Saved data entries:

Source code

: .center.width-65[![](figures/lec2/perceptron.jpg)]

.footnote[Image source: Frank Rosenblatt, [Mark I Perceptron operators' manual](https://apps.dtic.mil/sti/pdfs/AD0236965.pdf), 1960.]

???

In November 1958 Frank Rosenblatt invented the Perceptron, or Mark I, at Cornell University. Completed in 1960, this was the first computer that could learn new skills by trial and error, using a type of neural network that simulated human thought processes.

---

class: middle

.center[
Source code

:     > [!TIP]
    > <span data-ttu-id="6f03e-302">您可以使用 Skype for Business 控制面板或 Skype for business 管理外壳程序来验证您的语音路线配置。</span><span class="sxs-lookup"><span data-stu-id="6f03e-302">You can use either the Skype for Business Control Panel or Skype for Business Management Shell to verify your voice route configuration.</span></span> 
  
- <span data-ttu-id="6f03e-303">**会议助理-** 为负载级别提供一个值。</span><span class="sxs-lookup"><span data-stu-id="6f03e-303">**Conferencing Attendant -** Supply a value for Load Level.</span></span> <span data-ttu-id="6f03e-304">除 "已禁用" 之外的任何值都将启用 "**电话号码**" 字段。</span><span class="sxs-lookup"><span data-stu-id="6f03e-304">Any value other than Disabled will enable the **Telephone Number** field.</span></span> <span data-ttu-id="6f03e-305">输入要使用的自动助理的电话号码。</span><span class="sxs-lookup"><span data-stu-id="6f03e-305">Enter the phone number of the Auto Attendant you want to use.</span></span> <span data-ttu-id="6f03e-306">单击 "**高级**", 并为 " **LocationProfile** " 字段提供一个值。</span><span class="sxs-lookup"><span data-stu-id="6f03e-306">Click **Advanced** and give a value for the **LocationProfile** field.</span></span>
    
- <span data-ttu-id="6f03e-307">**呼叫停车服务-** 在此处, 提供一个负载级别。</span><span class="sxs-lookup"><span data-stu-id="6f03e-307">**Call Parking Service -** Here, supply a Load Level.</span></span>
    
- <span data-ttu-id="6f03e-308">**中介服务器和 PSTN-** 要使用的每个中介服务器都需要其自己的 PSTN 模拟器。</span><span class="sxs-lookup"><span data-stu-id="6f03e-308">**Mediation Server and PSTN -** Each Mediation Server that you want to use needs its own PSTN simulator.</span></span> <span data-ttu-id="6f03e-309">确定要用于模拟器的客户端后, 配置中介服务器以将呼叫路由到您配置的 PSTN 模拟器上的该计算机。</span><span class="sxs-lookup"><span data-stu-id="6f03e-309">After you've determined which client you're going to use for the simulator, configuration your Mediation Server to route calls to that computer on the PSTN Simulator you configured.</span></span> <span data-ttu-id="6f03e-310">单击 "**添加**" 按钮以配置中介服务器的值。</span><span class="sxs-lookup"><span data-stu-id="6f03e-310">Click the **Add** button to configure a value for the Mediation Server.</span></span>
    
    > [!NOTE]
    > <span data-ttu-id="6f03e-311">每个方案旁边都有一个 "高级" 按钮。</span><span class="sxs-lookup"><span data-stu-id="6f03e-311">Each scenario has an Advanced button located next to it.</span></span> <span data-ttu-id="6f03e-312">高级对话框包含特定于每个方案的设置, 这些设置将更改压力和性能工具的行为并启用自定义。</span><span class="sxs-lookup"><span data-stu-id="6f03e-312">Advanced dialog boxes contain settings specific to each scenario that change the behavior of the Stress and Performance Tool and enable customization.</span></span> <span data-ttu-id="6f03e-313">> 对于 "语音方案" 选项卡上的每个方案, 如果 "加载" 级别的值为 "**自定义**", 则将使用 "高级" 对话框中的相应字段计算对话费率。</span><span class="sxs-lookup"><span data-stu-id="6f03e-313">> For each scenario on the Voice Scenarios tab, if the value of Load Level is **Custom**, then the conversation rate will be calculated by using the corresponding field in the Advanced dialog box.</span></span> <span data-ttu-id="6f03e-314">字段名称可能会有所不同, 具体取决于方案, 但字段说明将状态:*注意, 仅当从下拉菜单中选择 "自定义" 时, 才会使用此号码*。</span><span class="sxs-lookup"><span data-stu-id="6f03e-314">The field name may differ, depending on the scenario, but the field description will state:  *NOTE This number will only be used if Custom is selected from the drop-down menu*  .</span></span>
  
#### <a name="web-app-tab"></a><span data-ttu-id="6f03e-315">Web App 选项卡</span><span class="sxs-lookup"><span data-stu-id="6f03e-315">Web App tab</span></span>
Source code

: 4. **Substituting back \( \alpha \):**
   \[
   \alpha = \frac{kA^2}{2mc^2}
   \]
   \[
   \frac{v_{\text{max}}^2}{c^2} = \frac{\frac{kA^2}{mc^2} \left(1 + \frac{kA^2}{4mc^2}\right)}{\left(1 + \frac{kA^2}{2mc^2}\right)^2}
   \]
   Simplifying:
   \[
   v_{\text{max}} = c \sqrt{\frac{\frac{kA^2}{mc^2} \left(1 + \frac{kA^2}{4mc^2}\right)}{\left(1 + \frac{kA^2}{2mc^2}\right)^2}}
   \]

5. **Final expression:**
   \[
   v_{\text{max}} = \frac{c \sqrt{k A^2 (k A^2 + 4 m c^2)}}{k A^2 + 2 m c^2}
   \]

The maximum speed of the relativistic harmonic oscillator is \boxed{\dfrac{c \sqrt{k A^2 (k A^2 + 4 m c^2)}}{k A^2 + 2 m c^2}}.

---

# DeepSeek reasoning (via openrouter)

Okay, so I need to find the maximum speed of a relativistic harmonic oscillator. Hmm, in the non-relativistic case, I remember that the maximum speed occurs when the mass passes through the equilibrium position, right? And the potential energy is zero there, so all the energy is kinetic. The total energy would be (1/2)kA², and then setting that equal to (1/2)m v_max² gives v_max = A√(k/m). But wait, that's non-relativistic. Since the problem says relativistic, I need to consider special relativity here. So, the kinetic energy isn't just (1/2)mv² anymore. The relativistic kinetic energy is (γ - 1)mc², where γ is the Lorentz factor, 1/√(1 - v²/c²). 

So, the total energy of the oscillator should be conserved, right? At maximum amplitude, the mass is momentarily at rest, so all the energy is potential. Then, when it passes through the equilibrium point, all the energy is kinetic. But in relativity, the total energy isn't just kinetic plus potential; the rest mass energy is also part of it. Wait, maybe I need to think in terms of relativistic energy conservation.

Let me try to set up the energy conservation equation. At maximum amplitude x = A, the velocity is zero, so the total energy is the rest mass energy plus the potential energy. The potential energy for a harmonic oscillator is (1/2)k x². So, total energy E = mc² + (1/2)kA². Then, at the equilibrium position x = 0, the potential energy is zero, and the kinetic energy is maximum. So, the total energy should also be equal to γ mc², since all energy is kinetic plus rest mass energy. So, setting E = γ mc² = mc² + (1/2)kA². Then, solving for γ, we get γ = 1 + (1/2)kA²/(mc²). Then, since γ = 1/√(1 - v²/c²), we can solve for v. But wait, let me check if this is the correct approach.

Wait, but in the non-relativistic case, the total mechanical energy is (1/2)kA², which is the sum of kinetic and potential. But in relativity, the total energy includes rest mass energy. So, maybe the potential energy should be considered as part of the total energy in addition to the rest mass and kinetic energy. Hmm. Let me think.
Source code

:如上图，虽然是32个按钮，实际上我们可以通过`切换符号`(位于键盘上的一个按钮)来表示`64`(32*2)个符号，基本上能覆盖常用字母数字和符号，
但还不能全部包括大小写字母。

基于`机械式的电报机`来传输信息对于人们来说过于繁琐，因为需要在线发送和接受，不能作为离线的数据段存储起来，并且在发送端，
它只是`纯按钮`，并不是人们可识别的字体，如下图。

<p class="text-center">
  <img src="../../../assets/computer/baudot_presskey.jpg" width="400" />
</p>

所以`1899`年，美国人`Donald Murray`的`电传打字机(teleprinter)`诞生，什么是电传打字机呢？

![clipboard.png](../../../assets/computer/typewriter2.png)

Assignment
Copy out each line of the data that includes the string "maybe".

Answer
So, the total energy of the oscillator should be conserved, right? At maximum amplitude, the mass is momentarily at rest, so all the energy is potential. Then, when it passes through the equilibrium point, all the energy is kinetic. But in relativity, the total energy isn't just kinetic plus potential; the rest mass energy is also part of it. Wait, maybe I need to think in terms of relativistic energy conservation.
Wait, but in the non-relativistic case, the total mechanical energy is (1/2)kA², which is the sum of kinetic and potential. But in relativity, the total energy includes rest mass energy. So, maybe the potential energy should be considered as part of the total energy in addition to the rest mass and kinetic energy. Hmm. Let me think.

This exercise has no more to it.